> [REQUIRED ACTIONS]
1. Answer these questions from the journal passage:
(a) At which restaurant did the Sunday brunch with Steve take place?
(b) Which rescue group was the pop-up event hosted by Arcteryx for?
(c) How old is Kaya?
2. Reproduce the journal passage word for word, between "After brunch, I" and "along the creek.", inclusive.

> [DOCUMENT SEGMENT]

====

As the difficult part passed, my mind focused in the moment instead of escaping from the discomfort thanks to meditation, I thought perhaps it was over.

But then an image or vision of Redford arose, then my ex-fiancee, just their faces and our relationships and love and crying and connecting. I cried just about half the night, pure love and poignant sadness at losing that pure love.

The question, at the end of all that crying, that came from deep within me:

why love again, when love can be lost, and has been lost? Why love again when loving so deeply hurts so powerfully?

While I know the answer intellectually, this was a heart question. A real question of feeling and bravery or learning from failure and loss, not philosophical. M said “it would be selfish for you not to love again. The world needs you. And, you have no choice.” It was helpful to hear, but I fundamentally know that thanks to my Buddhist training. But knowing and feeling are not the same thing, as in the legend of Naropa and the Hag.

It was more a question of feeling it fundamentally.

Michael, a fellow vegan and good human, drove me (up, and) down the beautiful mountains, past Trungpa Rinpoche’s tree at Bald Mountain. We talked about relationships, mostly, as the pine trees and vast views returned to the little city that is my home.

Spent the next day, Saturday, with friends, fiddlers in the backyard for St. Paddy’s, biking about, journaling, meditating, ate simple food. Slept hard that night!

Then, Sunday morning, went to brunch with Steve (our state senator, a longtime best friend, who reminded me that Ayahuasca was legal in Colorado!) and his baby at Leaf, my vegan dining spot, and his wife Lindsay and their other little one joined for a bit.

After brunch, I ran (well, walked) across a pop-up rescue event hosted by Arcteryx for Soul Dog Rescue, which rescues strays and pups from reservations around the Four Corners. I fell in love with a golden-eyed pup, but wasn’t ready. Biked to see Ryan and talk over Ayahuasca, his coming journey to Africa, and mentioned that pup-crush I’d just had but how I didn’t have a car and couldn’t get over to Ft. Lupton to adopt him.

I bought some Moxie Bakery loaves, thinking of dear departed Andy. Moxie still feels good, genuine, like Andy, so that’s a relief.

Biked down to meet Daniel, gave him and Leticia a loaf, and we walked dear old Kaya (18 years old, she knew Redford). We took her back after a short walk, and I’d mentioned the puppies, and we basically flipped a coin between going to see the puppies or walking along the creek.

Daniel said, let’s go see the puppies. This was hours later, but the puppy I had a crush on (they were almost all adorable to me, but there was this one that really wowed me) was still there!

====

> [RECORDS]
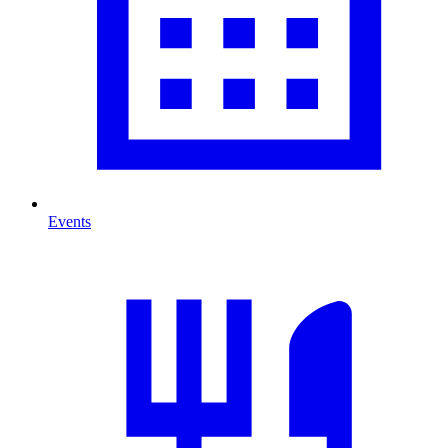
Events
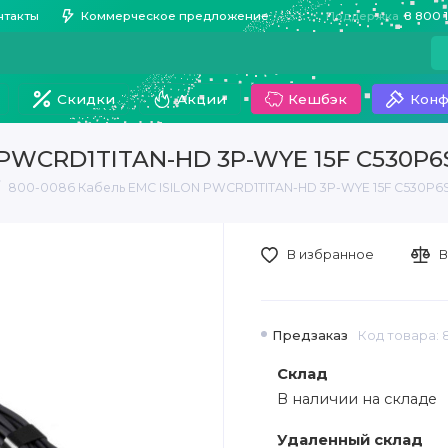
нтакты
Коммерческое предложение
Поддержка
8 800 
Скидки
Акции
Кешбэк
Конф
 PWCRD1TITAN-HD 3P-WYE 15F C530P6
800-0086 Кабель EMC ISILON PWCRD1TITAN-HD 3P-WYE 15F C530P6
В избранное
В
Предзаказ
Код товара:
Склад
В наличии на складе
Удаленный склад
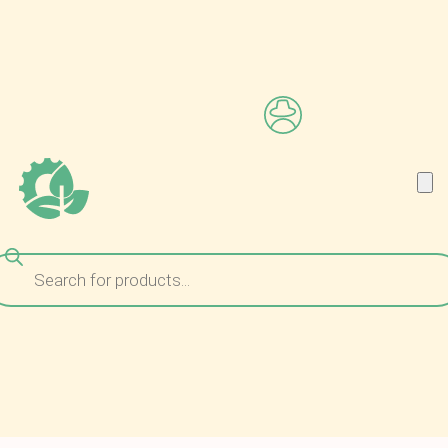
ναζήτηση
ροϊόντων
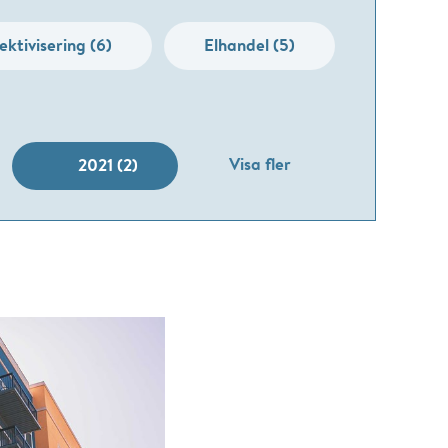
ektivisering (6)
Elhandel (5)
Visa fler
2021 (2)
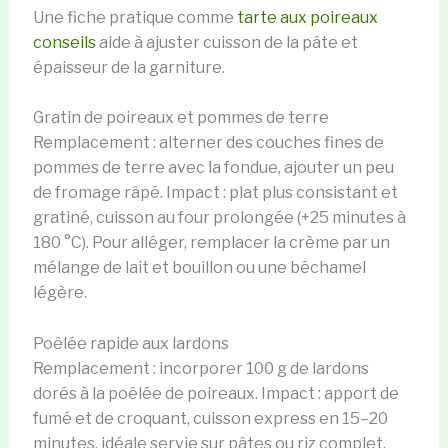
Une fiche pratique comme
tarte aux poireaux
conseils
aide à ajuster cuisson de la pâte et
épaisseur de la garniture.
Gratin de poireaux et pommes de terre
Remplacement : alterner des couches fines de
pommes de terre avec la fondue, ajouter un peu
de fromage râpé. Impact : plat plus consistant et
gratiné, cuisson au four prolongée (+25 minutes à
180 °C). Pour alléger, remplacer la crème par un
mélange de lait et bouillon ou une béchamel
légère.
Poêlée rapide aux lardons
Remplacement : incorporer 100 g de lardons
dorés à la poêlée de poireaux. Impact : apport de
fumé et de croquant, cuisson express en 15–20
minutes, idéale servie sur pâtes ou riz complet.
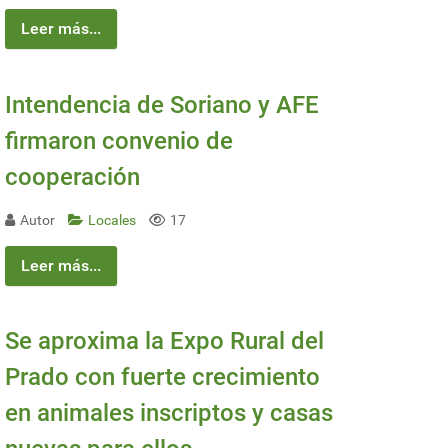
Leer más...
Intendencia de Soriano y AFE
firmaron convenio de
cooperación
Autor
Locales
17
Leer más...
Se aproxima la Expo Rural del
Prado con fuerte crecimiento
en animales inscriptos y casas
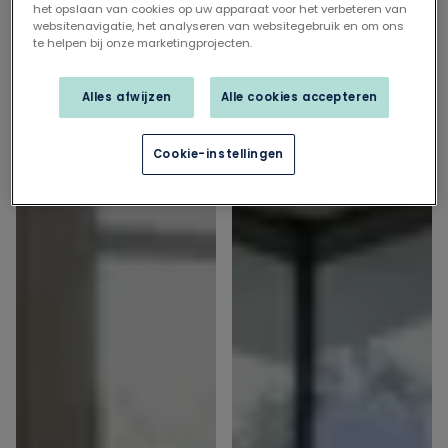
het opslaan van cookies op uw apparaat voor het verbeteren van
websitenavigatie, het analyseren van websitegebruik en om ons
te helpen bij onze marketingprojecten.
Alles afwijzen
Alle cookies accepteren
Cookie-instellingen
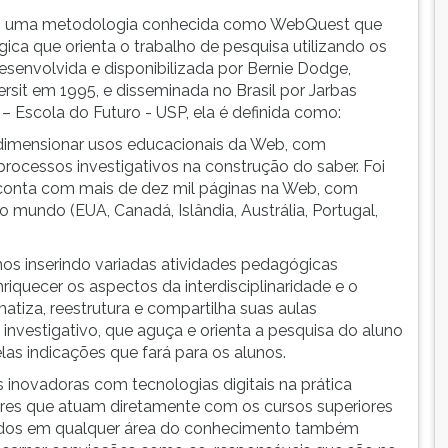
ro uma metodologia conhecida como WebQuest que
ca que orienta o trabalho de pesquisa utilizando os
esenvolvida e disponibilizada por Bernie Dodge,
rsit em 1995, e disseminada no Brasil por Jarbas
– Escola do Futuro - USP, ela é definida como:
a dimensionar usos educacionais da Web, com
ocessos investigativos na construção do saber. Foi
 conta com mais de dez mil páginas na Web, com
 mundo (EUA, Canadá, Islândia, Austrália, Portugal,
nos inserindo variadas atividades pedagógicas
riquecer os aspectos da interdisciplinaridade e o
atiza, reestrutura e compartilha suas aulas
vestigativo, que aguça e orienta a pesquisa do aluno
las indicações que fará para os alunos.
 inovadoras com tecnologias digitais na prática
res que atuam diretamente com os cursos superiores
iados em qualquer área do conhecimento também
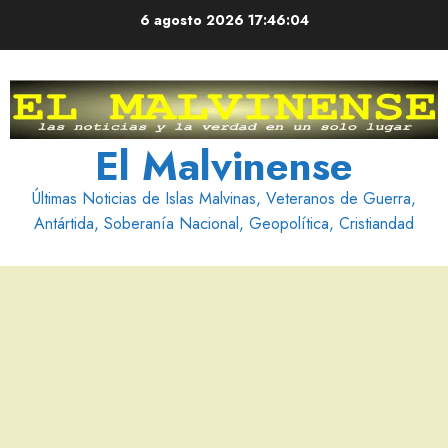
Saltar
6 agosto 2026
17:46:05
al
contenido
El Malvinense
Últimas Noticias de Islas Malvinas, Veteranos de Guerra,
Antártida, Soberanía Nacional, Geopolítica, Cristiandad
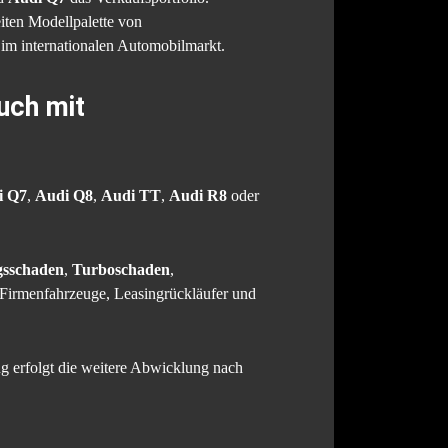
ten Modellpalette von
 im internationalen Automobilmarkt.
uch mit
i Q7
,
Audi Q8
,
Audi TT
,
Audi R8
oder
sschaden
,
Turboschaden
,
 Firmenfahrzeuge, Leasingrückläufer und
ng erfolgt die weitere Abwicklung nach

====

> [YOUR RESPONSES]
1.
(a) Leaf
(b) Soul Dog Rescue
(c) 18 years old

2.
After brunch, I ran (well, walked) across a pop-up rescue event hosted by Arcteryx for Soul Dog Rescue, which rescues strays and pups from reservations around the Four Corners. I fell in love with a golden-eyed pup, but wasn’t ready. Biked to see Ryan and talk over Ayahuasca, his coming journey to Africa, and mentioned that pup-crush I’d just had but how I didn’t have a car and couldn’t get over to Ft. Lupton to adopt him.

I bought some Moxie Bakery loaves, thinking of dear departed Andy. Moxie still feels good, genuine, like Andy, so that’s a relief.

Biked down to meet Daniel, gave him and Leticia a loaf, and we walked dear old Kaya (18 years old, she knew Redford). We took her back after a short walk, and I’d mentioned the puppies, and we basically flipped a coin between going to see the puppies or walking along the creek.